**Exercise data:**
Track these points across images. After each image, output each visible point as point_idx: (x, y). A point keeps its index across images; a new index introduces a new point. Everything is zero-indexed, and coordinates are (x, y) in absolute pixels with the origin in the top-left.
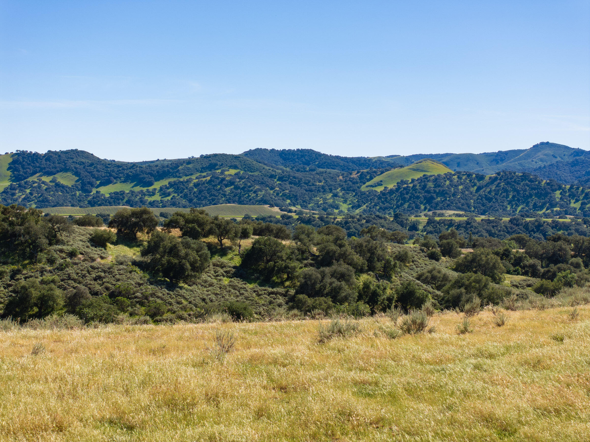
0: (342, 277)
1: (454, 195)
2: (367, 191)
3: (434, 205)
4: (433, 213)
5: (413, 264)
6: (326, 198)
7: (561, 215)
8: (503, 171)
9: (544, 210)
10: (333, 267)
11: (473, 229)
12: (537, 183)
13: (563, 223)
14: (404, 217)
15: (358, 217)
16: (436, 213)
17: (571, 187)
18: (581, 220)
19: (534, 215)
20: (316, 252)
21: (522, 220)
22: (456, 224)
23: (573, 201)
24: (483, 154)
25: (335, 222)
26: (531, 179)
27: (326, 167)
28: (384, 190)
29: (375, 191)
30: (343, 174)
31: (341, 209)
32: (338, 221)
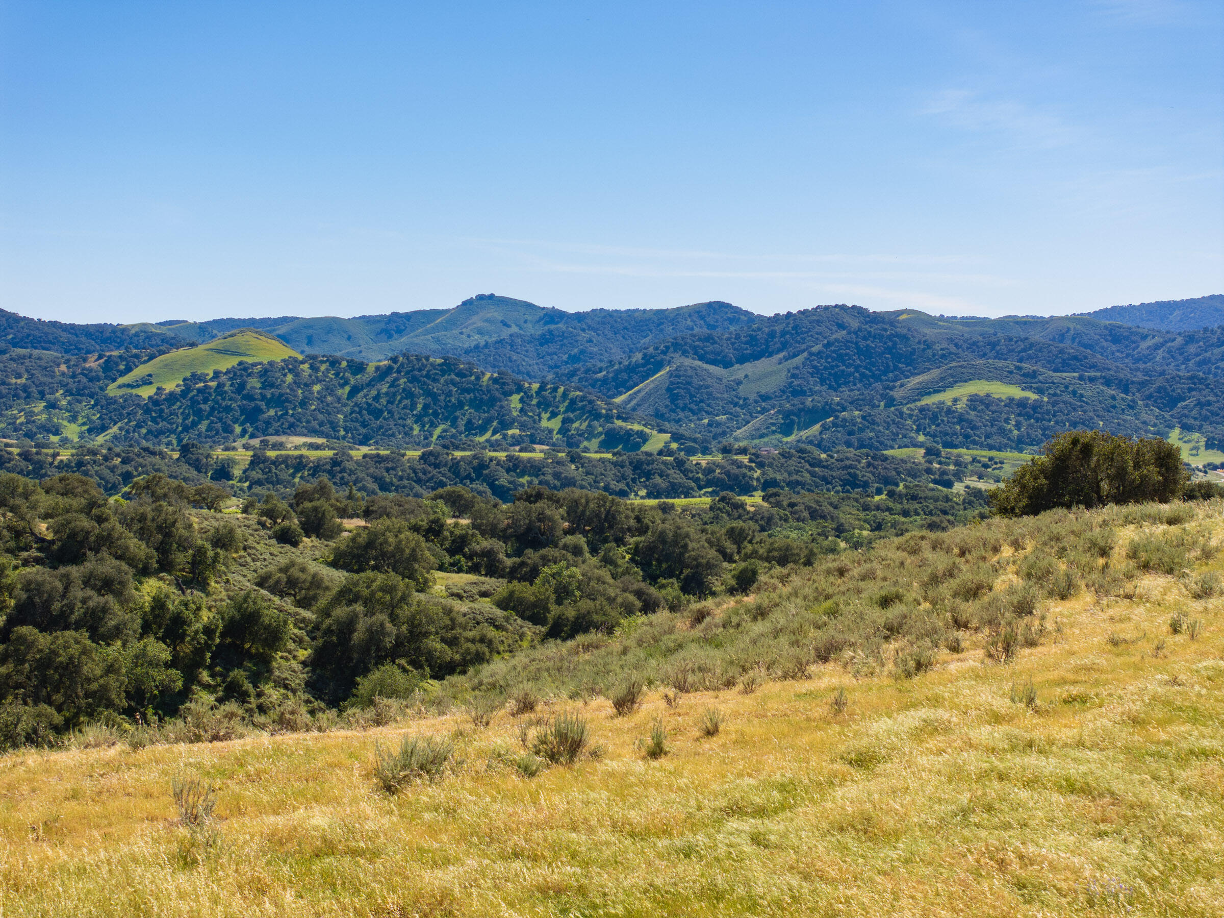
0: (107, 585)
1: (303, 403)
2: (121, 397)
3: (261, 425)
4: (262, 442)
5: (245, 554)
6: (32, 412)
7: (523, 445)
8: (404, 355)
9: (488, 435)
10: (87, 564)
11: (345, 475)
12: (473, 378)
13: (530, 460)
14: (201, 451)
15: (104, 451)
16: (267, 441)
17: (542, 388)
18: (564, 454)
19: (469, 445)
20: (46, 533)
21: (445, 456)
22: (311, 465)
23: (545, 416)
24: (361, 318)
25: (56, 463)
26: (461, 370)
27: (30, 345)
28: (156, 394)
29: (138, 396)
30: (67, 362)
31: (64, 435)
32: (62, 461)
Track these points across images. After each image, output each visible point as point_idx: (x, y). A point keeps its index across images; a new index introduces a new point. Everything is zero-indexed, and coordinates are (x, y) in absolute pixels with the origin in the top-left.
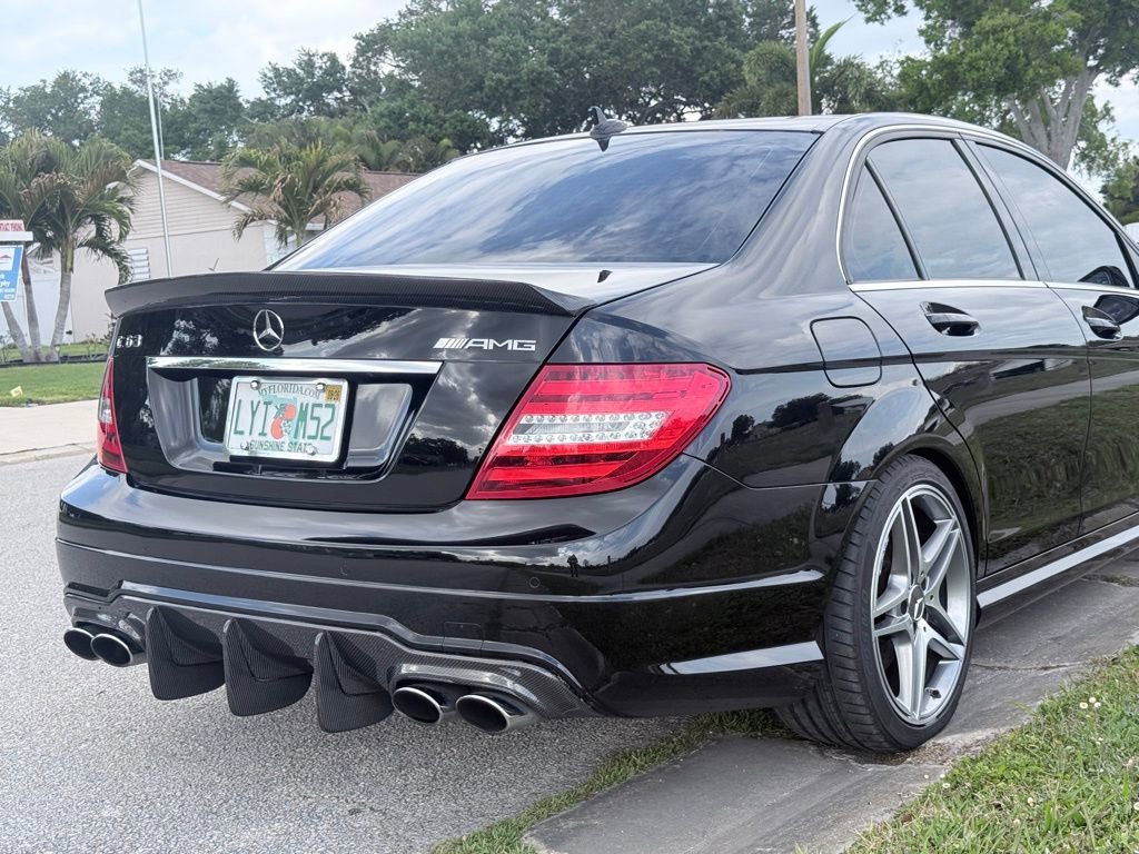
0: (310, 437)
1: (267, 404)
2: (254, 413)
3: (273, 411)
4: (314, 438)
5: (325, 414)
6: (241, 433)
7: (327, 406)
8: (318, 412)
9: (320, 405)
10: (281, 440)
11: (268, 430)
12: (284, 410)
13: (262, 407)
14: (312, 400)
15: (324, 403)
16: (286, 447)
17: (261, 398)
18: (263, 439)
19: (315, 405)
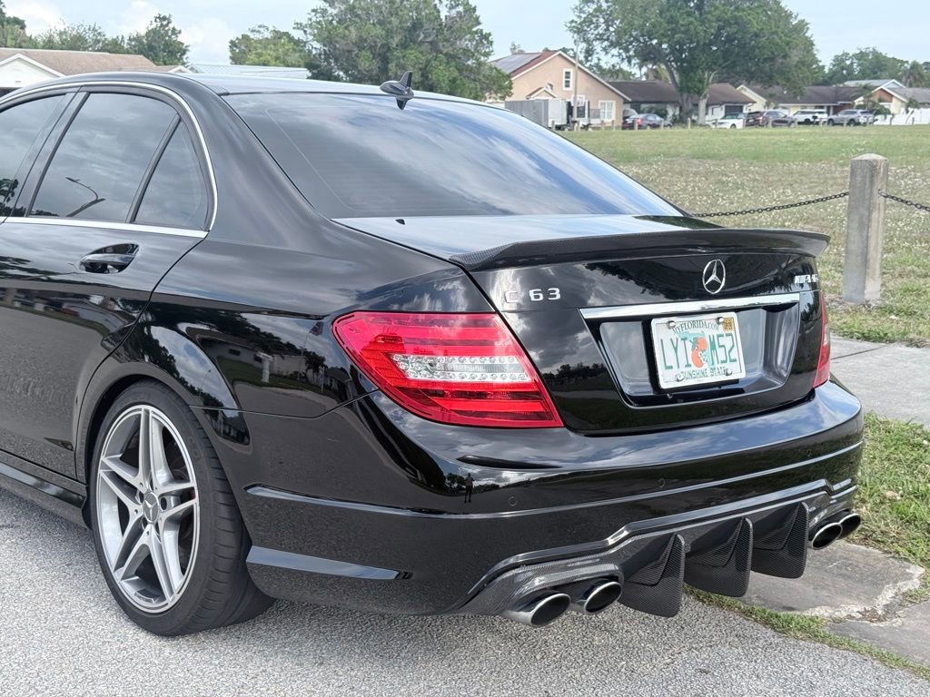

**Assignment:** Turn every line of the entries above into a JSON list of strings, one string per line, skipping blank lines. Leave the pictures out.

**Final answer:**
[
  "Track these points across images. After each image, output each visible point as point_idx: (x, y). A point keeps its index across images; a new index introduces a new point. Everything is zero-indexed, and coordinates are (x, y) in absolute pixels with the origin in the top-left.",
  "0: (342, 277)",
  "1: (454, 195)",
  "2: (367, 191)",
  "3: (434, 205)",
  "4: (433, 213)",
  "5: (413, 264)",
  "6: (326, 198)",
  "7: (561, 215)",
  "8: (503, 171)",
  "9: (544, 210)",
  "10: (333, 267)",
  "11: (473, 229)",
  "12: (537, 183)",
  "13: (563, 223)",
  "14: (404, 217)",
  "15: (358, 217)",
  "16: (436, 213)",
  "17: (571, 187)",
  "18: (581, 220)",
  "19: (534, 215)",
  "20: (316, 252)",
  "21: (522, 220)",
  "22: (456, 224)",
  "23: (573, 201)",
  "24: (483, 154)",
  "25: (335, 222)",
  "26: (531, 179)",
  "27: (326, 167)",
  "28: (384, 190)",
  "29: (375, 191)",
  "30: (343, 174)",
  "31: (341, 209)",
  "32: (338, 221)",
  "0: (107, 585)",
  "1: (303, 403)",
  "2: (121, 397)",
  "3: (261, 425)",
  "4: (262, 442)",
  "5: (245, 554)",
  "6: (32, 412)",
  "7: (523, 445)",
  "8: (404, 355)",
  "9: (488, 435)",
  "10: (87, 564)",
  "11: (345, 475)",
  "12: (473, 378)",
  "13: (530, 460)",
  "14: (201, 451)",
  "15: (104, 451)",
  "16: (267, 441)",
  "17: (542, 388)",
  "18: (564, 454)",
  "19: (469, 445)",
  "20: (46, 533)",
  "21: (445, 456)",
  "22: (311, 465)",
  "23: (545, 416)",
  "24: (361, 318)",
  "25: (56, 463)",
  "26: (461, 370)",
  "27: (30, 345)",
  "28: (156, 394)",
  "29: (138, 396)",
  "30: (67, 362)",
  "31: (64, 435)",
  "32: (62, 461)",
  "Track these points across images. After each image, output each visible point as point_idx: (x, y). A point keeps its index across images; a new index introduces a new point. Everything is zero-indexed, and coordinates are (x, y) in absolute pixels with the origin in the top-left.",
  "0: (310, 437)",
  "1: (267, 404)",
  "2: (254, 413)",
  "3: (273, 411)",
  "4: (314, 438)",
  "5: (325, 414)",
  "6: (241, 433)",
  "7: (327, 406)",
  "8: (318, 412)",
  "9: (320, 405)",
  "10: (281, 440)",
  "11: (268, 430)",
  "12: (284, 410)",
  "13: (262, 407)",
  "14: (312, 400)",
  "15: (324, 403)",
  "16: (286, 447)",
  "17: (261, 398)",
  "18: (263, 439)",
  "19: (315, 405)"
]